Verifying and Uploading Large Archives of Photos with ZipVerifier and S3BigUpload
29-April-2015; Updated 22-July-2016, 26-Aug-2016, 30-Aug-2017, 9-Feb-2019
ZIP Archives for Long-Term Storage
It's best to have several layers of backup for important files, ranging from an online copy, to a nearby offline copy, to offsite copies (perhaps on DVDs), to copies in the cloud. The idea is to protect against increasingly rare but geographically-wide disasters with increasingly delayed, but reliable, retrieval. For example, it may take hours to retrieve the offsite backups, or days to download the cloud backups, but a disaster (such as a building explosion, as occurred in March, 2015, in New York) that would necessitate going to them is extremely rare, so the time isn't a problem.

* * * * *

▶ Challenges:
1. Decide whether each statement below agrees with the backup text, answering yes or no and quoting the words of the text that settle it: (a) downloading the cloud backups may take days; (b) the offsite backups can be retrieved within minutes; (c) a building explosion occurred in New York in March, 2015.
2. Carry the backup text forward, beginning immediately after its final sentence.

Dataset records:

* * * * *

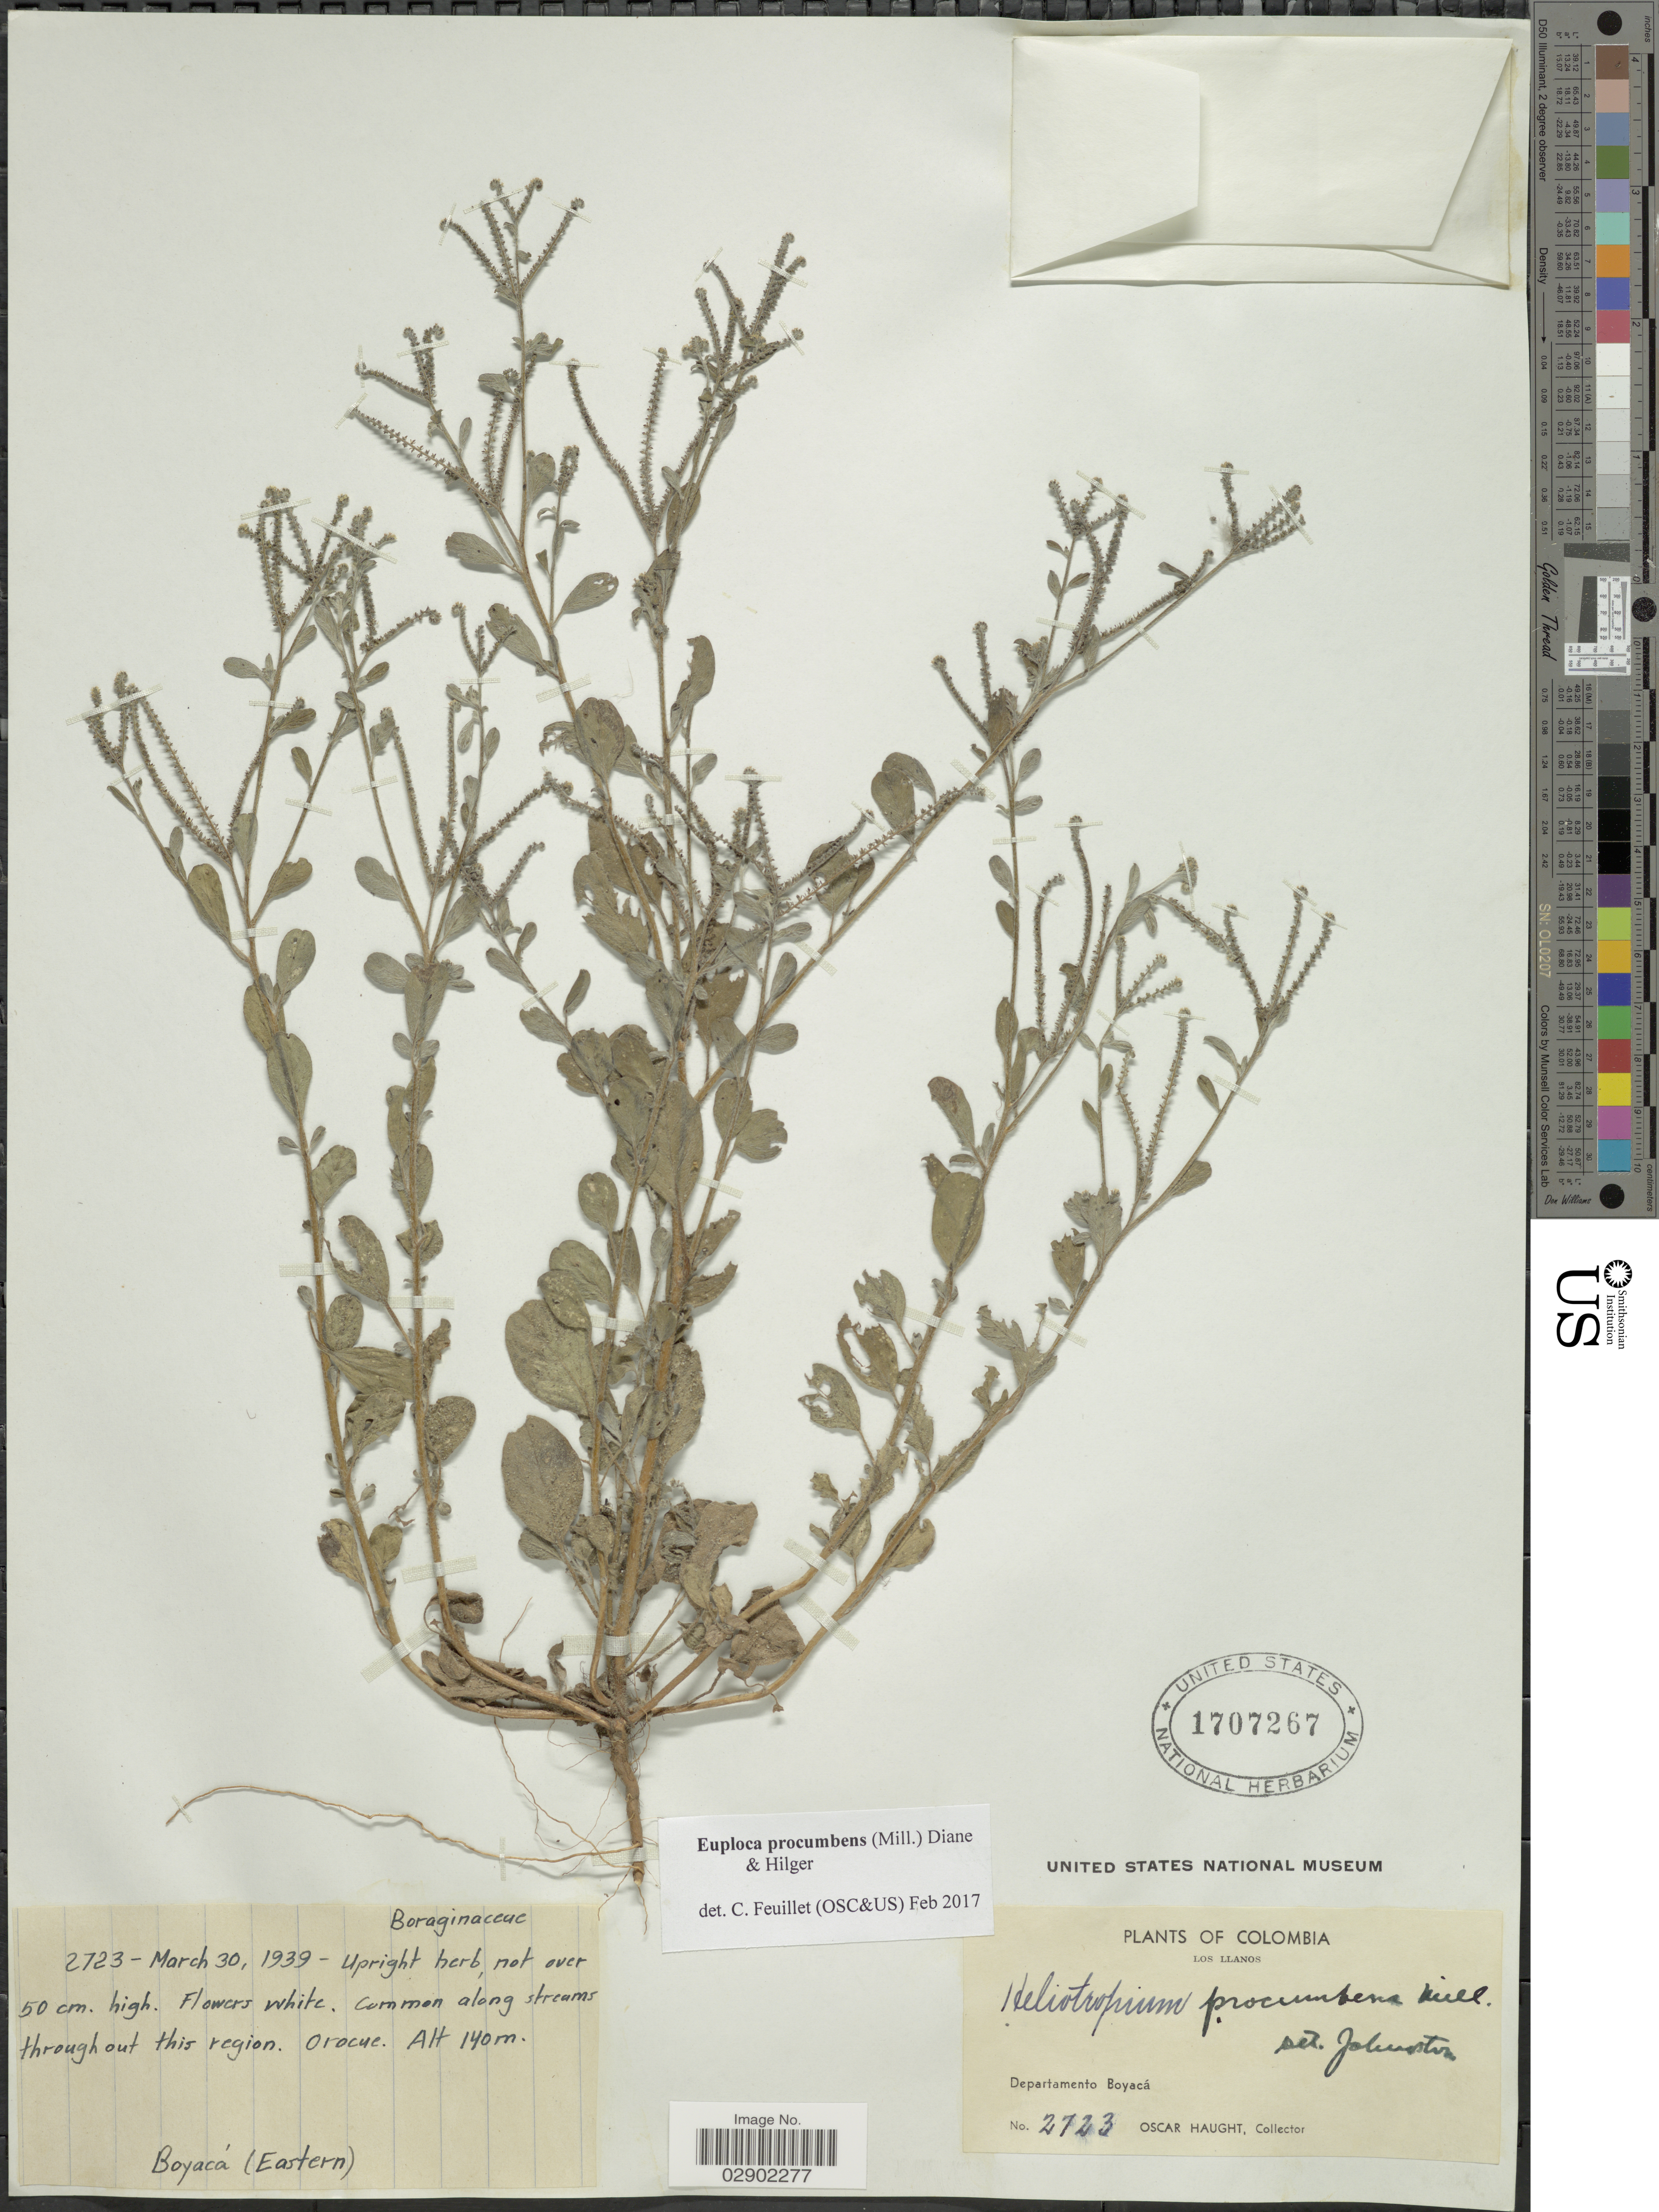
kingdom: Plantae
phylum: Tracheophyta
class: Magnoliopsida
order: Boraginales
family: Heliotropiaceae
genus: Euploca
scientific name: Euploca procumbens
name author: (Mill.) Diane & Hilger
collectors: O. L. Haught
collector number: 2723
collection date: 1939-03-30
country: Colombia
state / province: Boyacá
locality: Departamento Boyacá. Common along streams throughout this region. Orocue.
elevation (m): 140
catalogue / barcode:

* * * * *

▶ Results of the exercise:
1.
(a) Yes: "or days to download the cloud backups"
(b) No: "it may take hours to retrieve the offsite backups"
(c) Yes: "a building explosion, as occurred in March, 2015, in New York"

2.
You could just copy the files themselves to the storage medium, but it's important to know that the files copied correctly, as there are many things that could go wrong, such as disk or memory errors, software bugs, or human error. There are various methods that work, such as keeping checksums, but if you have 75,000 images, it's difficult to check the checksums and upload the failed files until they're all correct.
It's much easier to first put the files into an archive, verify that the archive is correct, and then there is only one file to fret over. Even if you have several archives, the number of archives is much less than the number of files. (I have about 10 archives.)
So the question becomes: What kind of archive should you use? You should be able to do these operations on the archive:
Verify that the archive is correct by processing its internal structure (internal verification).
Verify by comparing each internal file with its external original (external verification).
Recover from truncation or damage to the archive. Specifically, extraction should be able to recover from data corruption that affects only part of the file.
Extract files in the distant future, even if current computers and operating systems are no longer available.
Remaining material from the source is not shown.